Dew Drops on Allamanda by Lesley Smitheringale
I have been following Mike Moats‘ photographic encounters for a few years now. This professional photographer from Michigan in the States specialises in nature macro photography and I wanted to share his photography tips in an article he recently posted on his blog Tiny Landscapes about how to photograph dew drops.
PEOPLE ARE AMAZED by Mike Moats
When I exhibit at my art shows each weekend, I have one image that I place in an area of the booth toward the front, so customers passing by will not miss it. This image of dew drops with a flower inside of them always draws a crowd of people in amazement, and the big question is, “Did you photoshop the flower into the drops“
This is a very easy shot to produce as you just start by finding some tall grass in an open field on a dewey morning. Once you locate a nice blade of tall grass with some dew drops, carefully position your tripod and camera close-in to fill the frame so the dew drops are easy to see. Use a Plamp with one end clamped on your tripod and the other end clamped onto the stem of your choice of flower, and position it directly behind the dewdrops. The closer the flower is to the dew drops the larger the flower will appear, and the father away, the smaller it will be in the dew. Once you get the right position of the flower, set your f/stop in the lower range like f/3.5 to f/5.6. You want to place your point of focus on the flower in the dew drops, and the shallow depth of field will soften or blur the flower. You don’t want to much details in the flower because you want the dewdrops to stand out from flower and not get lost.
Daisy Dewdrop Refraction II by Mike Moats
Another macro nature photographer I admire immensely is Brian Valentine (aka Lord V) from the UK and he has also provided an excellent tutorial on how to achieve these shots. Brian is a great believer in focus stacking to achieve the perfectly sharp final shot which involves taking three separate photos where the centre of focus changes each time to then be merged together to achieve everything in sharp focus in the final shot. In order to use focus stacking, the more expensive cameras allow you to take a short burst of photos at different settings but you then require a software programme such as combinez5 to successfully merge your photos together as one final photo.

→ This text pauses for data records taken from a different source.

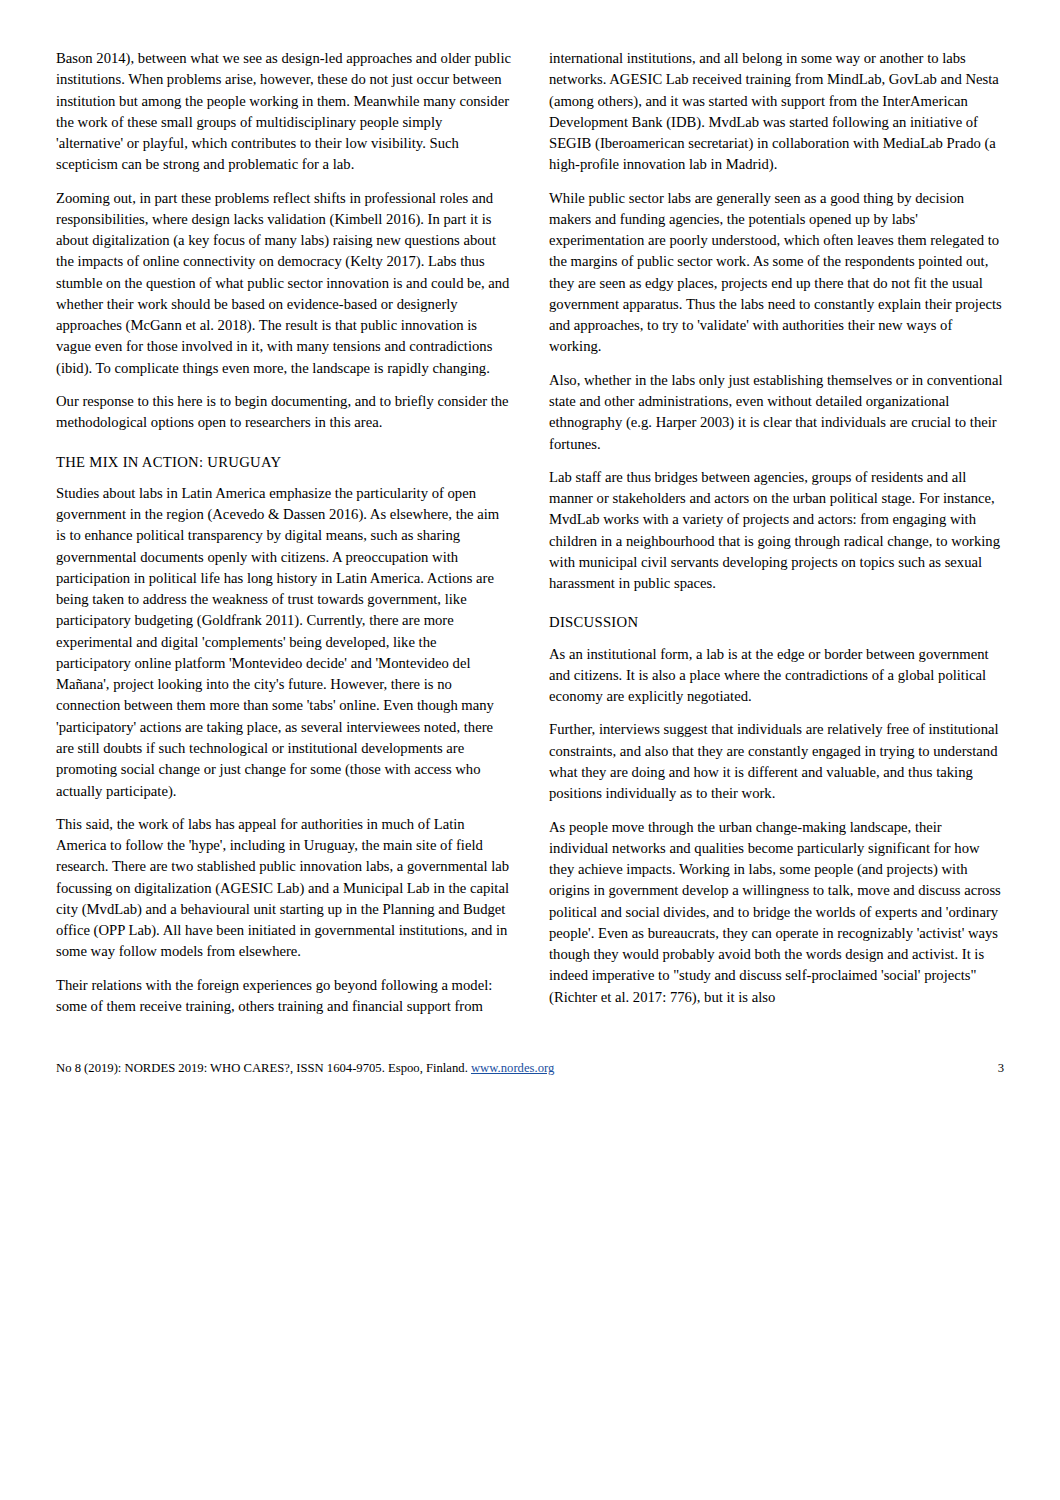Bason 2014), between what we see as design-led approaches and older public institutions. When problems arise, however, these do not just occur between institution but among the people working in them. Meanwhile many consider the work of these small groups of multidisciplinary people simply 'alternative' or playful, which contributes to their low visibility. Such scepticism can be strong and problematic for a lab.
Zooming out, in part these problems reflect shifts in professional roles and responsibilities, where design lacks validation (Kimbell 2016). In part it is about digitalization (a key focus of many labs) raising new questions about the impacts of online connectivity on democracy (Kelty 2017). Labs thus stumble on the question of what public sector innovation is and could be, and whether their work should be based on evidence-based or designerly approaches (McGann et al. 2018). The result is that public innovation is vague even for those involved in it, with many tensions and contradictions (ibid). To complicate things even more, the landscape is rapidly changing.
Our response to this here is to begin documenting, and to briefly consider the methodological options open to researchers in this area.
The mix in action: Uruguay
Studies about labs in Latin America emphasize the particularity of open government in the region (Acevedo & Dassen 2016). As elsewhere, the aim is to enhance political transparency by digital means, such as sharing governmental documents openly with citizens. A preoccupation with participation in political life has long history in Latin America. Actions are being taken to address the weakness of trust towards government, like participatory budgeting (Goldfrank 2011). Currently, there are more experimental and digital 'complements' being developed, like the participatory online platform 'Montevideo decide' and 'Montevideo del Mañana', project looking into the city's future. However, there is no connection between them more than some 'tabs' online. Even though many 'participatory' actions are taking place, as several interviewees noted, there are still doubts if such technological or institutional developments are promoting social change or just change for some (those with access who actually participate).
This said, the work of labs has appeal for authorities in much of Latin America to follow the 'hype', including in Uruguay, the main site of field research. There are two stablished public innovation labs, a governmental lab focussing on digitalization (AGESIC Lab) and a Municipal Lab in the capital city (MvdLab) and a behavioural unit starting up in the Planning and Budget office (OPP Lab). All have been initiated in governmental institutions, and in some way follow models from elsewhere.
Their relations with the foreign experiences go beyond following a model: some of them receive training, others training and financial support from international institutions, and all belong in some way or another to labs networks. AGESIC Lab received training from MindLab, GovLab and Nesta (among others), and it was started with support from the InterAmerican Development Bank (IDB). MvdLab was started following an initiative of SEGIB (Iberoamerican secretariat) in collaboration with MediaLab Prado (a high-profile innovation lab in Madrid).
While public sector labs are generally seen as a good thing by decision makers and funding agencies, the potentials opened up by labs' experimentation are poorly understood, which often leaves them relegated to the margins of public sector work. As some of the respondents pointed out, they are seen as edgy places, projects end up there that do not fit the usual government apparatus. Thus the labs need to constantly explain their projects and approaches, to try to 'validate' with authorities their new ways of working.
Also, whether in the labs only just establishing themselves or in conventional state and other administrations, even without detailed organizational ethnography (e.g. Harper 2003) it is clear that individuals are crucial to their fortunes.
Lab staff are thus bridges between agencies, groups of residents and all manner or stakeholders and actors on the urban political stage. For instance, MvdLab works with a variety of projects and actors: from engaging with children in a neighbourhood that is going through radical change, to working with municipal civil servants developing projects on topics such as sexual harassment in public spaces.
Discussion
As an institutional form, a lab is at the edge or border between government and citizens. It is also a place where the contradictions of a global political economy are explicitly negotiated.
Further, interviews suggest that individuals are relatively free of institutional constraints, and also that they are constantly engaged in trying to understand what they are doing and how it is different and valuable, and thus taking positions individually as to their work.
As people move through the urban change-making landscape, their individual networks and qualities become particularly significant for how they achieve impacts. Working in labs, some people (and projects) with origins in government develop a willingness to talk, move and discuss across political and social divides, and to bridge the worlds of experts and 'ordinary people'. Even as bureaucrats, they can operate in recognizably 'activist' ways though they would probably avoid both the words design and activist. It is indeed imperative to "study and discuss self-proclaimed 'social' projects" (Richter et al. 2017: 776), but it is also
No 8 (2019): NORDES 2019: WHO CARES?, ISSN 1604-9705. Espoo, Finland. www.nordes.org 3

Dewdrop flower refraction tutorial
photography tips by Brian Valentine
Thought I’d just put together a quick tutorial on how these are done.
You need to be shooting at around 2:1 to do them (100mm macro lens with 68mm of ext tubes is fine), although I’m normally shooting at about 3:1.
Need your camera rig , probably a dry mat ,a small daisy type flower about 2 to 3cms in diameter and a nice heavy early morning dew on your grass . I use the camera in manual with ETTLflash manual focus, F10-F11 ,1/200th ISO200
Put the mat down carefully on the grass and kneel on it and try to spot an interesting dewdrop (smaller than about 2mm in diameter preferably) or group of dewdrops. Carefully place the flower about 2cms behind the drop in a vertical position and then find the dewdrop in the view finder.If you need to move the flower- remember it’s upside down when viewed through the dewdrop. The camera is normally resting on my hand as low to the ground as I can get it. Take several pics whilst moving the camera forward very slightly until you have covered the focus points of all the dewdrops themselves in good focus and also the refracted images in good focus.
You need to make sure you are keeping the FOV the same and do not rotate the camera whilst taking the shots.
You then need to focus stack the images using combinez5 (see www.flickr.com/groups/macroviewers/discuss/163367/ for details)
Below are the three pics I used in a recent image and the last shot is the focus stacked version. Notice that the focus is only very slightly different in the pre-stacked shots.
Focus Stack of all 3 Images
by Brian V.
Originally posted at 2:40AM, 5 October 2006 PDT ( permalink )
Thank you to Mike and Brian for supplying these tutorials and photography tips on their sites – now I just need to go out and get some more practice!